## SOURCE MATERIAL
»»

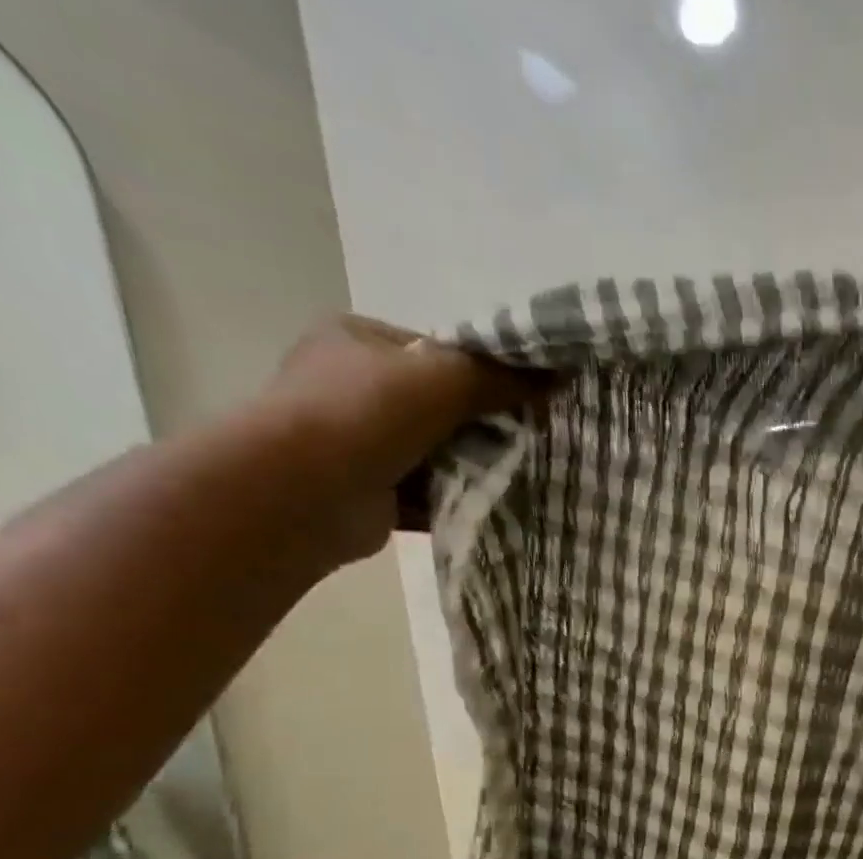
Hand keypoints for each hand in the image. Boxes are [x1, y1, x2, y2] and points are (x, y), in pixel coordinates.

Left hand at [258, 315, 551, 565]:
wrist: (302, 492)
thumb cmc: (364, 415)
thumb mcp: (441, 379)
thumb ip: (500, 377)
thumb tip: (560, 373)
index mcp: (359, 342)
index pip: (439, 354)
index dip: (486, 376)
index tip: (529, 402)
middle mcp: (354, 389)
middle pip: (443, 408)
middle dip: (486, 429)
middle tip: (531, 445)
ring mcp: (360, 444)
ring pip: (439, 455)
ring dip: (476, 470)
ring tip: (521, 480)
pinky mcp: (373, 494)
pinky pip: (430, 496)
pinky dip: (459, 504)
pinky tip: (494, 511)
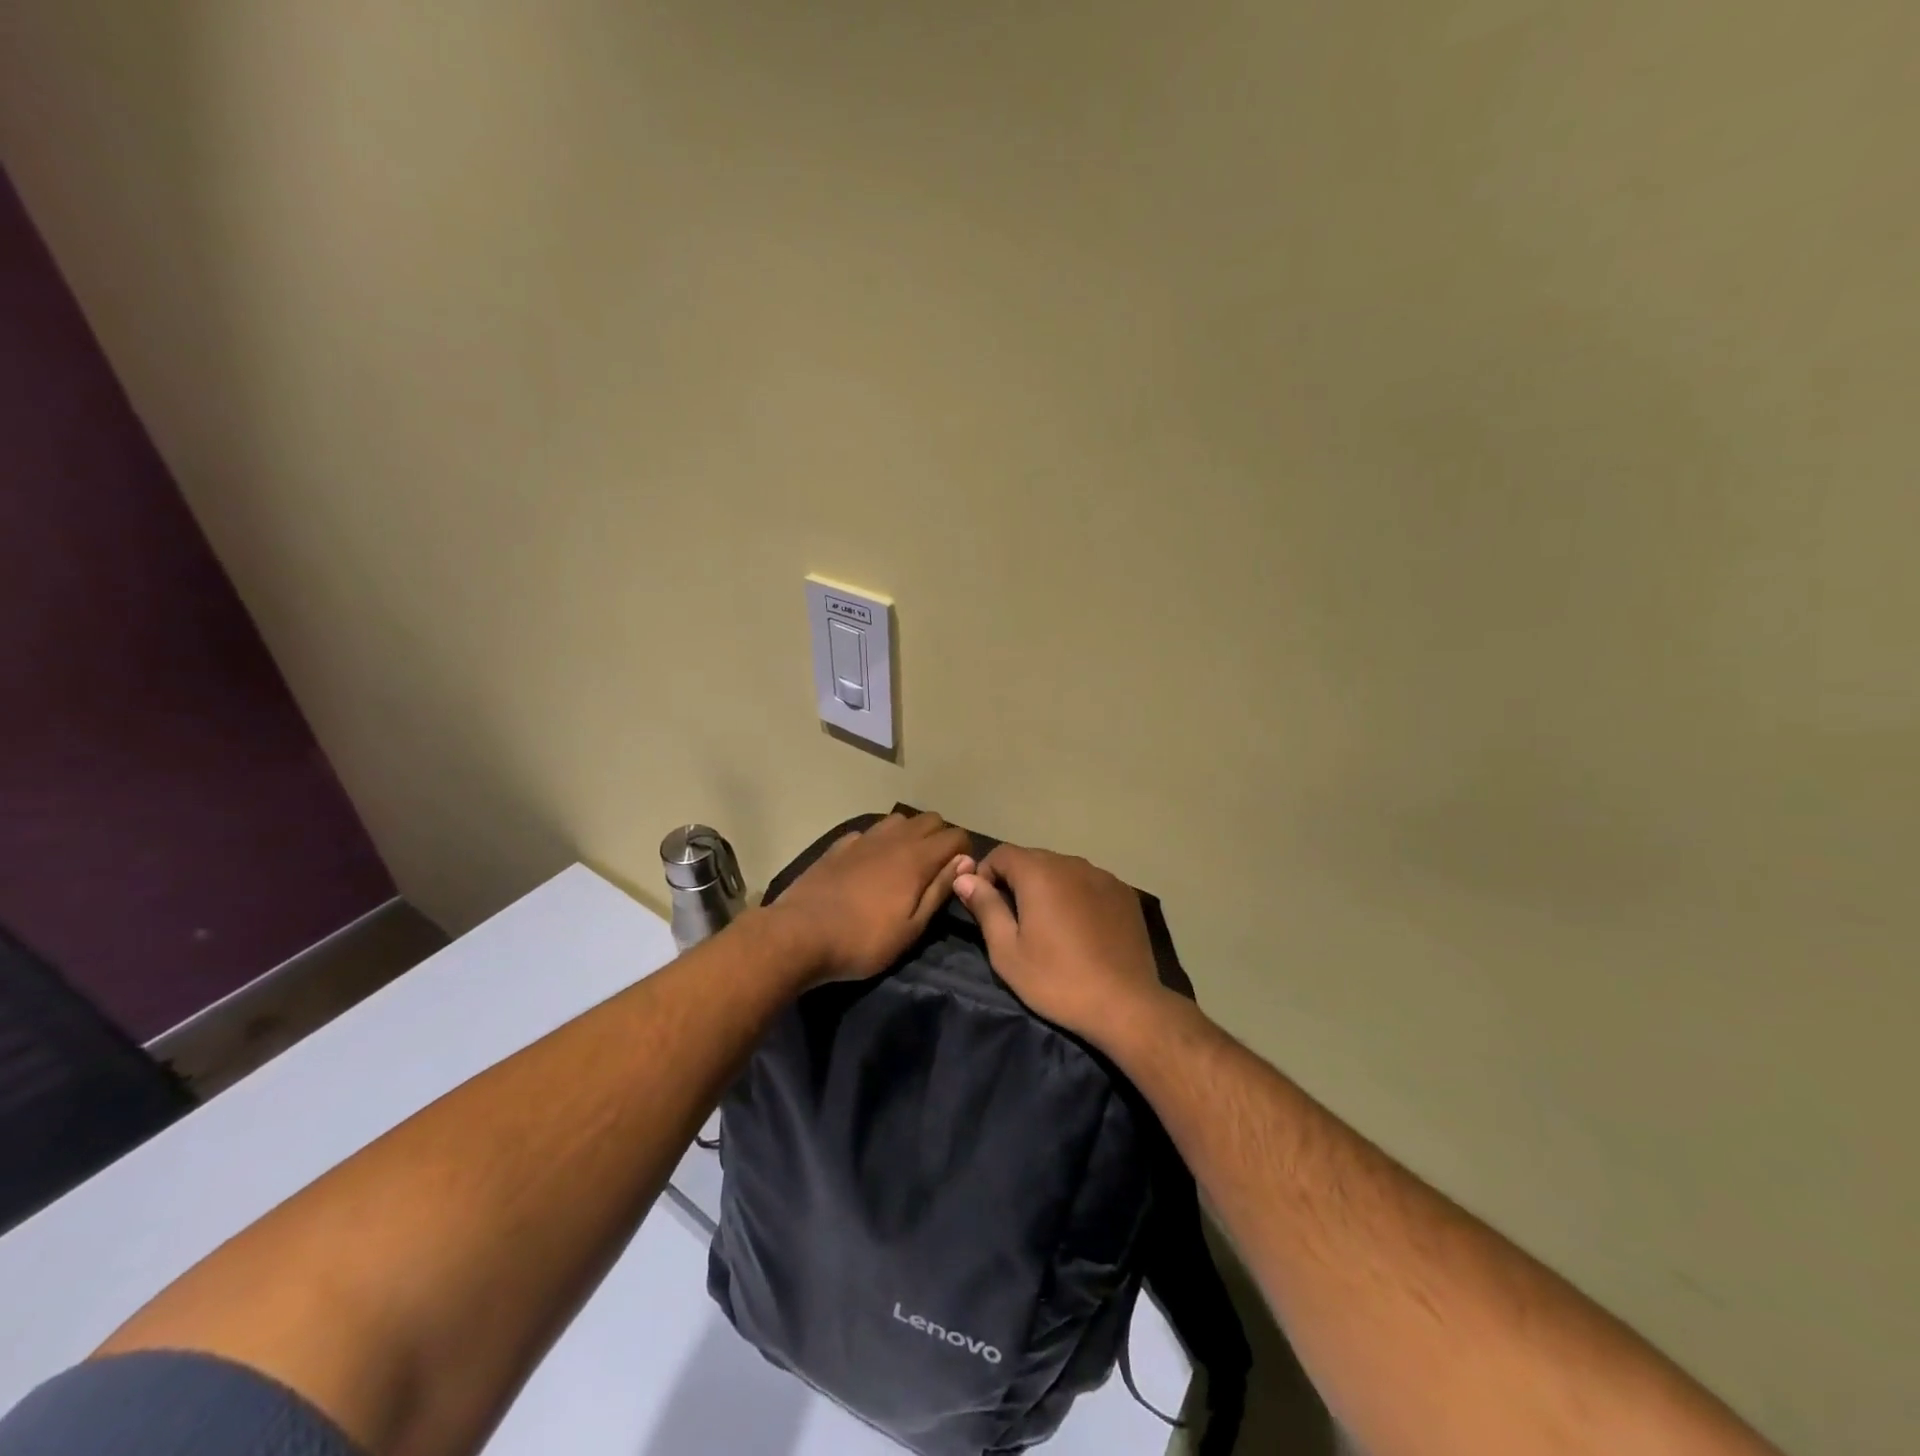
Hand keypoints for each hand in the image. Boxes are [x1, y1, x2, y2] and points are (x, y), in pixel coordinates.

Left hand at [768, 812, 974, 985]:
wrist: (799, 935)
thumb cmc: (863, 940)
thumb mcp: (911, 928)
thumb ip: (939, 890)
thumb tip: (964, 861)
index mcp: (917, 858)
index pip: (956, 836)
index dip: (964, 853)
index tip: (959, 877)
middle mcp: (893, 839)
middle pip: (930, 819)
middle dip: (940, 838)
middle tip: (935, 869)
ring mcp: (863, 838)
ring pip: (899, 820)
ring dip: (910, 835)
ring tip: (904, 864)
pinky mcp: (839, 846)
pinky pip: (869, 832)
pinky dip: (878, 842)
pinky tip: (870, 864)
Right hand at [954, 844, 1173, 1047]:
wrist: (1125, 1005)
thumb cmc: (1057, 979)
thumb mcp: (1007, 951)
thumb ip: (985, 907)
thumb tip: (963, 878)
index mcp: (1039, 872)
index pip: (1001, 853)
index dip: (985, 874)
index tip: (984, 906)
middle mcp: (1072, 863)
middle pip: (1033, 859)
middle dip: (1016, 881)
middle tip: (1014, 921)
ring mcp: (1103, 876)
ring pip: (1063, 870)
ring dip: (1048, 887)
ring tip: (1049, 925)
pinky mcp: (1124, 893)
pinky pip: (1089, 883)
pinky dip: (1077, 895)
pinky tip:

««

## PROBLEM TO SOLVE
Return every line of the listing above that contains "pinky".

## WRITTEN SOLUTION
pinky mcp: (373, 494)
pinky pip: (430, 496)
pinky dip: (459, 504)
pinky tip: (494, 511)
pinky mcp: (839, 846)
pinky pip: (869, 832)
pinky dip: (878, 842)
pinky tip: (870, 864)
pinky mcp: (1124, 893)
pinky pip: (1089, 883)
pinky dip: (1077, 895)
pinky tip:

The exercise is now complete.